(WHAT YOU SHOULD DO): Copy every line from the records that holds the word "brushing".
*** Begin section ***
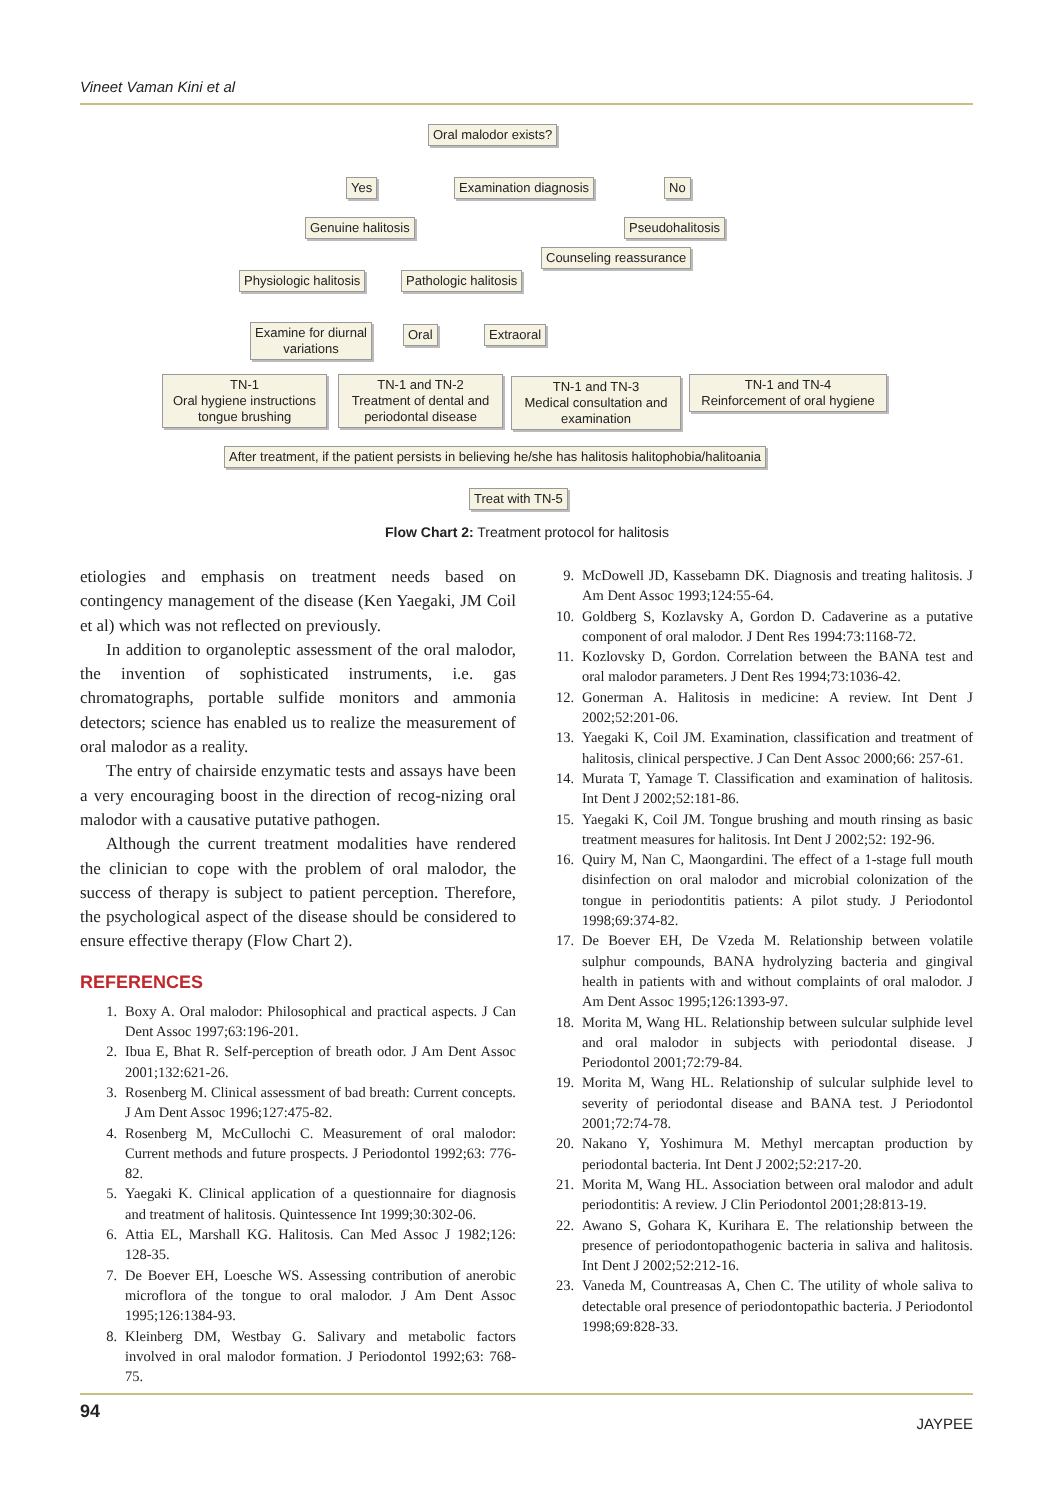Vineet Vaman Kini et al
Oral malodor exists?
Yes Examination diagnosis No
Genuine halitosis Pseudohalitosis
Counseling reassurance
Physiologic halitosis Pathologic halitosis
Examine for diurnal
variations
Oral Extraoral
TN-1
Oral hygiene instructions
tongue brushing
TN-1 and TN-2
Treatment of dental and
periodontal disease
TN-1 and TN-3
Medical consultation and
examination
TN-1 and TN-4
Reinforcement of oral hygiene
After treatment, if the patient persists in believing he/she has halitosis halitophobia/halitoania
Treat with TN-5
Flow Chart 2: Treatment protocol for halitosis
etiologies and emphasis on treatment needs based on contingency management of the disease (Ken Yaegaki, JM Coil et al) which was not reflected on previously.
In addition to organoleptic assessment of the oral malodor, the invention of sophisticated instruments, i.e. gas chromatographs, portable sulfide monitors and ammonia detectors; science has enabled us to realize the measurement of oral malodor as a reality.
The entry of chairside enzymatic tests and assays have been a very encouraging boost in the direction of recog-nizing oral malodor with a causative putative pathogen.
Although the current treatment modalities have rendered the clinician to cope with the problem of oral malodor, the success of therapy is subject to patient perception. Therefore, the psychological aspect of the disease should be considered to ensure effective therapy (Flow Chart 2).
REFERENCES
1. Boxy A. Oral malodor: Philosophical and practical aspects. J Can Dent Assoc 1997;63:196-201.
2. Ibua E, Bhat R. Self-perception of breath odor. J Am Dent Assoc 2001;132:621-26.
3. Rosenberg M. Clinical assessment of bad breath: Current concepts. J Am Dent Assoc 1996;127:475-82.
4. Rosenberg M, McCullochi C. Measurement of oral malodor: Current methods and future prospects. J Periodontol 1992;63: 776-82.
5. Yaegaki K. Clinical application of a questionnaire for diagnosis and treatment of halitosis. Quintessence Int 1999;30:302-06.
6. Attia EL, Marshall KG. Halitosis. Can Med Assoc J 1982;126: 128-35.
7. De Boever EH, Loesche WS. Assessing contribution of anerobic microflora of the tongue to oral malodor. J Am Dent Assoc 1995;126:1384-93.
8. Kleinberg DM, Westbay G. Salivary and metabolic factors involved in oral malodor formation. J Periodontol 1992;63: 768-75.
9. McDowell JD, Kassebamn DK. Diagnosis and treating halitosis. J Am Dent Assoc 1993;124:55-64.
10. Goldberg S, Kozlavsky A, Gordon D. Cadaverine as a putative component of oral malodor. J Dent Res 1994:73:1168-72.
11. Kozlovsky D, Gordon. Correlation between the BANA test and oral malodor parameters. J Dent Res 1994;73:1036-42.
12. Gonerman A. Halitosis in medicine: A review. Int Dent J 2002;52:201-06.
13. Yaegaki K, Coil JM. Examination, classification and treatment of halitosis, clinical perspective. J Can Dent Assoc 2000;66: 257-61.
14. Murata T, Yamage T. Classification and examination of halitosis. Int Dent J 2002;52:181-86.
15. Yaegaki K, Coil JM. Tongue brushing and mouth rinsing as basic treatment measures for halitosis. Int Dent J 2002;52: 192-96.
16. Quiry M, Nan C, Maongardini. The effect of a 1-stage full mouth disinfection on oral malodor and microbial colonization of the tongue in periodontitis patients: A pilot study. J Periodontol 1998;69:374-82.
17. De Boever EH, De Vzeda M. Relationship between volatile sulphur compounds, BANA hydrolyzing bacteria and gingival health in patients with and without complaints of oral malodor. J Am Dent Assoc 1995;126:1393-97.
18. Morita M, Wang HL. Relationship between sulcular sulphide level and oral malodor in subjects with periodontal disease. J Periodontol 2001;72:79-84.
19. Morita M, Wang HL. Relationship of sulcular sulphide level to severity of periodontal disease and BANA test. J Periodontol 2001;72:74-78.
20. Nakano Y, Yoshimura M. Methyl mercaptan production by periodontal bacteria. Int Dent J 2002;52:217-20.
21. Morita M, Wang HL. Association between oral malodor and adult periodontitis: A review. J Clin Periodontol 2001;28:813-19.
22. Awano S, Gohara K, Kurihara E. The relationship between the presence of periodontopathogenic bacteria in saliva and halitosis. Int Dent J 2002;52:212-16.
23. Vaneda M, Countreasas A, Chen C. The utility of whole saliva to detectable oral presence of periodontopathic bacteria. J Periodontol 1998;69:828-33.
94 JAYPEE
*** End section ***
(ANSWER BELOW):
tongue brushing
15. Yaegaki K, Coil JM. Tongue brushing and mouth rinsing as basic treatment measures for halitosis. Int Dent J 2002;52: 192-96.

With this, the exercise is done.